MARTIN: What can you tell us about this impeachment process? What's it going to look like?

QUIST-ARCTON: Everyday a new story - let me just first tell you, Rachel, that President Mugabe - can you believe the man who is under house arrest has actually called a cabinet meeting today? He called his ministers or those who are remaining to come for a cabinet meeting. None of them has because the governing ZANU-PF party which ousted Mugabe as leader last week has begun impeachment proceedings against him because he has refused to resign. So they've been meeting, we're told, now to find out how they're going to go about this because it's a difficult process. It won't be over in two minutes. They've got to have two-thirds of the MPs who agree to President Mugabe being impeached and fired.

MARTIN: So is that likely?

QUIST-ARCTON: Last week, it was euphoria, Zimbabweans celebrating change, saying the military has at last pushed Mugabe out. This week, it's cool heads and a bit of, you know, stone-cold what goes next? President Mugabe is not a fool. I mean, he is the ultimate political survivor. So if he is refusing to step down, he is going to try and find some provisions within the constitution to say that everything that has gone on, the military takeover the army refuses to call a coup is not constitutional and that what even his party, ZANU-PF, is trying to do - push him out - is not constitutional.

So we've got to the point where there is a big question mark. How is Zimbabwe going to proceed? And of course who is going to be the leader? Is it going to be the military pushing Emmerson Mnangagwa, the vice president who was fired two weeks ago...

MARTIN: Yeah.

QUIST-ARCTON: ...And who is still in exile here in South Africa and may be going back to Zimbabwe?

MARTIN: I mean, if the fired vice president were to take over, I mean, what would that mean for Zimbabwe? People want change, but is this just replacing one autocrat for another?
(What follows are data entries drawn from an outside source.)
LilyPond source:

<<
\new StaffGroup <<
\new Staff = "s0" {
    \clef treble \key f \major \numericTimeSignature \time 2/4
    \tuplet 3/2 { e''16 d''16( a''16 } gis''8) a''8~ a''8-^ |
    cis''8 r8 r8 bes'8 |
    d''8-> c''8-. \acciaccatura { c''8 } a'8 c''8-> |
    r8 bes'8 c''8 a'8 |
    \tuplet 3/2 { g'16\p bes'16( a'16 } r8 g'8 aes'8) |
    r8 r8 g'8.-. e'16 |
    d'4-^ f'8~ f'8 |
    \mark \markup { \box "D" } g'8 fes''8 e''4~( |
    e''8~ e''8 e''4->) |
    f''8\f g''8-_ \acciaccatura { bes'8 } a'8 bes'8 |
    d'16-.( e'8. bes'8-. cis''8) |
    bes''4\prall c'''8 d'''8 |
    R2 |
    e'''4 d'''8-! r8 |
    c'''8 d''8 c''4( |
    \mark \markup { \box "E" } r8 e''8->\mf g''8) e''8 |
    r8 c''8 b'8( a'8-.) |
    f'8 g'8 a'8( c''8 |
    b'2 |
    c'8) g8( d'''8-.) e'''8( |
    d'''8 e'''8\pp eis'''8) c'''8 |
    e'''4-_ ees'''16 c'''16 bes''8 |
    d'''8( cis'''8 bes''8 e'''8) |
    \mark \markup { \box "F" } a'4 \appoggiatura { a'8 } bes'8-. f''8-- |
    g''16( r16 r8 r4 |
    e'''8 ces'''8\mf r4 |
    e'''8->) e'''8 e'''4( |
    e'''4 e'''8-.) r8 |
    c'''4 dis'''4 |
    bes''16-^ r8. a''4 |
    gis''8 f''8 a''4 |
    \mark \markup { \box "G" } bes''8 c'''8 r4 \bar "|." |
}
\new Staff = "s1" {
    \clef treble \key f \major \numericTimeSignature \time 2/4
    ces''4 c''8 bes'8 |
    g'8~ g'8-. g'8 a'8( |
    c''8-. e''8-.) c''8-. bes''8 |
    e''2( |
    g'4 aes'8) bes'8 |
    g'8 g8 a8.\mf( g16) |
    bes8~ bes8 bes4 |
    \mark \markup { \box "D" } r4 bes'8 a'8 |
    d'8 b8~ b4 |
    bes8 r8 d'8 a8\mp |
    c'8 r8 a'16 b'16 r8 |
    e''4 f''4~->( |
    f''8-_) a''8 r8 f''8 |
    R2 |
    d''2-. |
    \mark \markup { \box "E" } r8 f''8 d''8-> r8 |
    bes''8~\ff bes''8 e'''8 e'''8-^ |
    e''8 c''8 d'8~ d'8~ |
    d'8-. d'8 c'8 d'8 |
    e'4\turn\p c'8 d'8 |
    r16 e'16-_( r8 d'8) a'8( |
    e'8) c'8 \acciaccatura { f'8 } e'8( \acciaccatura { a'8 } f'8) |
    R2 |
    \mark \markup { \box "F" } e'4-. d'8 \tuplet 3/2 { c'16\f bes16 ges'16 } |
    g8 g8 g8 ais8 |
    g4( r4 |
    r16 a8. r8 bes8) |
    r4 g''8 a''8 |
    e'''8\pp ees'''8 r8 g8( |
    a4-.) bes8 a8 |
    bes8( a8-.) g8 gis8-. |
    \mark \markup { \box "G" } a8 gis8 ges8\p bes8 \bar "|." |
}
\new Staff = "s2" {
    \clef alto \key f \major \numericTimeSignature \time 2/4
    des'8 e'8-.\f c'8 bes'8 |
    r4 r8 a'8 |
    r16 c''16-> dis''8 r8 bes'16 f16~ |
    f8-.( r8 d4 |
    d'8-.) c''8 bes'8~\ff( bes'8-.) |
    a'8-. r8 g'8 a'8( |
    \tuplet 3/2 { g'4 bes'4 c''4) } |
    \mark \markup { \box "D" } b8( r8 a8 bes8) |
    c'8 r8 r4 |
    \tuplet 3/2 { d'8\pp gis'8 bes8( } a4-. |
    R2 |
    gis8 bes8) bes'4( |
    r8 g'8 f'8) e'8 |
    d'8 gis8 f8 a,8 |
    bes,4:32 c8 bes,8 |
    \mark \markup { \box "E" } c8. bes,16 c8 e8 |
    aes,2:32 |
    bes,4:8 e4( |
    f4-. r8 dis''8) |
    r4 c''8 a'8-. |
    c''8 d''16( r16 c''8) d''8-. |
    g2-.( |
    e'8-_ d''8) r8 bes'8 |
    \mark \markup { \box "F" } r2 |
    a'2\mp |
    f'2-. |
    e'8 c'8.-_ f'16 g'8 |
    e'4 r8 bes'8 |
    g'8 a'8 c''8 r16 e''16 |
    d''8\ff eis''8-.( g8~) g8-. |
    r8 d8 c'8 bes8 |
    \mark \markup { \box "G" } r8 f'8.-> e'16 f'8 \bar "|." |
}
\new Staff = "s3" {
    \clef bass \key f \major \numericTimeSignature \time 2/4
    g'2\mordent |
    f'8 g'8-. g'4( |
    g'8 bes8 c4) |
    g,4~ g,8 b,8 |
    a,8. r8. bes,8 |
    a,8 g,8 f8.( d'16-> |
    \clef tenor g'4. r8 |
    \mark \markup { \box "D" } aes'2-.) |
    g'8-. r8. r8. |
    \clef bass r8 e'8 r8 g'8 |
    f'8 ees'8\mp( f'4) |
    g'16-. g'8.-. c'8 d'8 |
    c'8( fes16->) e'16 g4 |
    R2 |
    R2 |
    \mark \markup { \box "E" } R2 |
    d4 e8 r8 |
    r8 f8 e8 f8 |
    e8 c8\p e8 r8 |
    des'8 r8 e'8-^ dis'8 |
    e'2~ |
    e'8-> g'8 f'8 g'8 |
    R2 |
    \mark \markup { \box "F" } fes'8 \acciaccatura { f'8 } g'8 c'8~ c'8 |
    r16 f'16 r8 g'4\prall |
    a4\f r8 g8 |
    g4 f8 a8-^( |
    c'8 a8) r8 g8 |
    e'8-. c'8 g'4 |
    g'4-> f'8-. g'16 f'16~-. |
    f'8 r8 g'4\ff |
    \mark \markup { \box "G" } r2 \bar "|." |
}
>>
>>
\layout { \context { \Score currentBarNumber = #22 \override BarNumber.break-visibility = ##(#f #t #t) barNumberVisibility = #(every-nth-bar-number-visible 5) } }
QUIST-ARCTON: He and Mugabe - birds of a feather, war veterans, both said to be repressive. Emmerson Mnangagwa, though, is said to have business acumen and would bring in much needed investment to this economic disaster that is Zimbabwe.

MARTIN: We'll have to wait and see. NPR's Ofeibea Quist-Arcton - thanks so much, Ofeibea.

QUIST-ARCTON: Always a pleasure. Thank you.